Superconducting ground state of nonsymmorphic superconducting compound Zr$_{2}$Ir

TL;DR

This study investigates Zr$_{2}$Ir, a nonsymmorphic superconductor, revealing it has a conventional s-wave ground state with preserved time-reversal symmetry and isotropic superconducting gap, despite its topological semimetal candidate status.

Contribution

It provides the first detailed experimental characterization of Zr$_{2}$Ir's superconducting properties, confirming its conventional s-wave nature and symmetry preservation.

Findings

Superconducting transition temperature of 7.4 K.
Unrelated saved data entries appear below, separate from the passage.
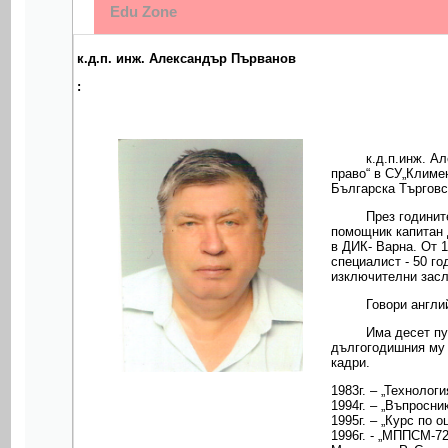
Edu Zone
к.д.п. инж. Александър Първанов
:
к.д.п.инж. А
право“ в СУ„Климе
Българска Търгов
През годинит
помощник капитан 
в ДИК- Варна. От 1
специалист - 50 г
изключителни засл
Говори англий
Има десет пу
дългогодишния му 
кадри.
1983г. – „Технолог
1994г. – „Въпросн
1995г. – „Курс по 
1996г. - „МППСМ-72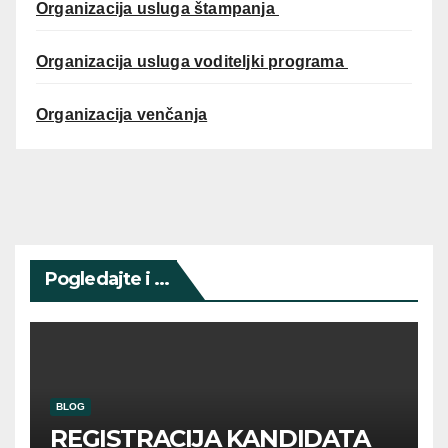
Organizacija usluga štampanja
Organizacija usluga voditeljki programa
Organizacija venčanja
Pogledajte i ...
BLOG
REGISTRACIJA KANDIDATA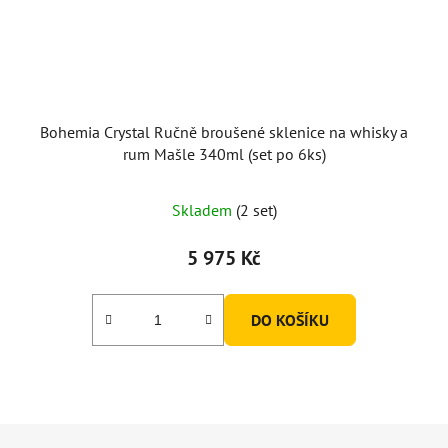
Bohemia Crystal Ručně broušené sklenice na whisky a
rum Mašle 340ml (set po 6ks)
Skladem
(2 set)
5 975 Kč
DO KOŠÍKU
Z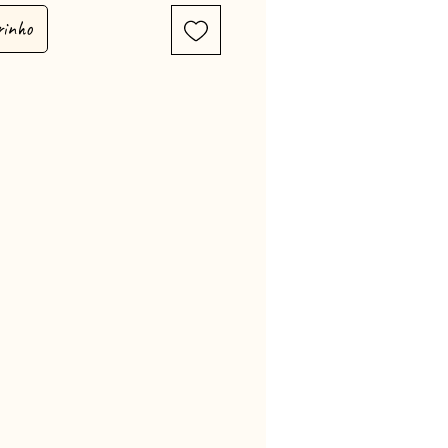
rinho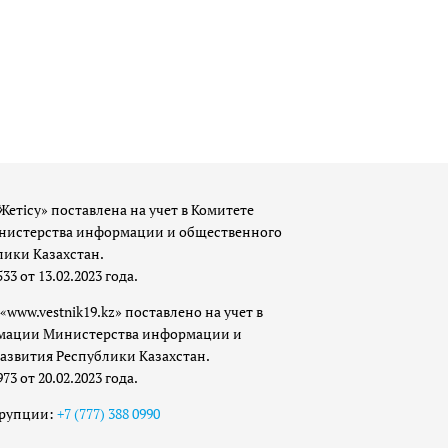
Жетісу» поставлена на учет в Комитете
истерства информации и общественного
лики Казахстан.
 от 13.02.2023 года.
«www.vestnik19.kz» поставлено на учет в
мации Министерства информации и
азвития Республики Казахстан.
 от 20.02.2023 года.
ррупции:
+7 (777) 388 0990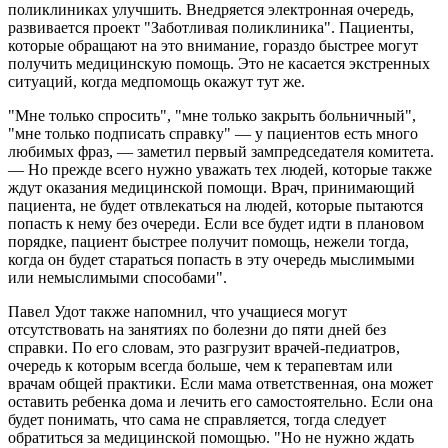
поликлиниках улучшить. Внедряется электронная очередь,
развивается проект "Заботливая поликлиника". Пациенты,
которые обращают на это внимание, гораздо быстрее могут
получить медицинскую помощь. Это не касается экстренных
ситуаций, когда медпомощь окажут тут же.
"Мне только спросить", "мне только закрыть больничный",
"мне только подписать справку" — у пациентов есть много
любимых фраз, — заметил первый зампредседателя комитета.
— Но прежде всего нужно уважать тех людей, которые также
ждут оказания медицинской помощи. Врач, принимающий
пациента, не будет отвлекаться на людей, которые пытаются
попасть к нему без очереди. Если все будет идти в плановом
порядке, пациент быстрее получит помощь, нежели тогда,
когда он будет стараться попасть в эту очередь мыслимыми
или немыслимыми способами".
Павел Удот также напомнил, что учащиеся могут
отсутствовать на занятиях по болезни до пяти дней без
справки. По его словам, это разгрузит врачей-педиатров,
очередь к которым всегда больше, чем к терапевтам или
врачам общей практики. Если мама ответственная, она может
оставить ребенка дома и лечить его самостоятельно. Если она
будет понимать, что сама не справляется, тогда следует
обратиться за медицинской помощью. "Но не нужно ждать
Critical fields of 19.6 mT and 3.79 T.

Preservation of time-reversal symmetry and isotropic gap.

Abstract

The nonsymmorphic Zr$_{2}$Ir alloy is a possible topological semimetal candidate material and as such may be part of an exotic class of superconductors. Zr$_{2}$Ir is a superconductor with a transition temperature of 7.4 K with critical fields of 19.6(3) mT and 3.79(3) T, as determined by heat capacity and magnetisation. Zero field muon spin relaxation measurements show that time-reversal symmetry is preserved in these materials. The specific heat and transverse field muon spin rotation measurements rule out any possibility to have a nodal or anisotropic superconducting gap, revealing a conventional s-wave nature in the superconducting ground state. Therefore, this system is found to be conventional nonsymmorphic superconductor, with time-reversal symmetry being preserved and an isotropic superconducting gap.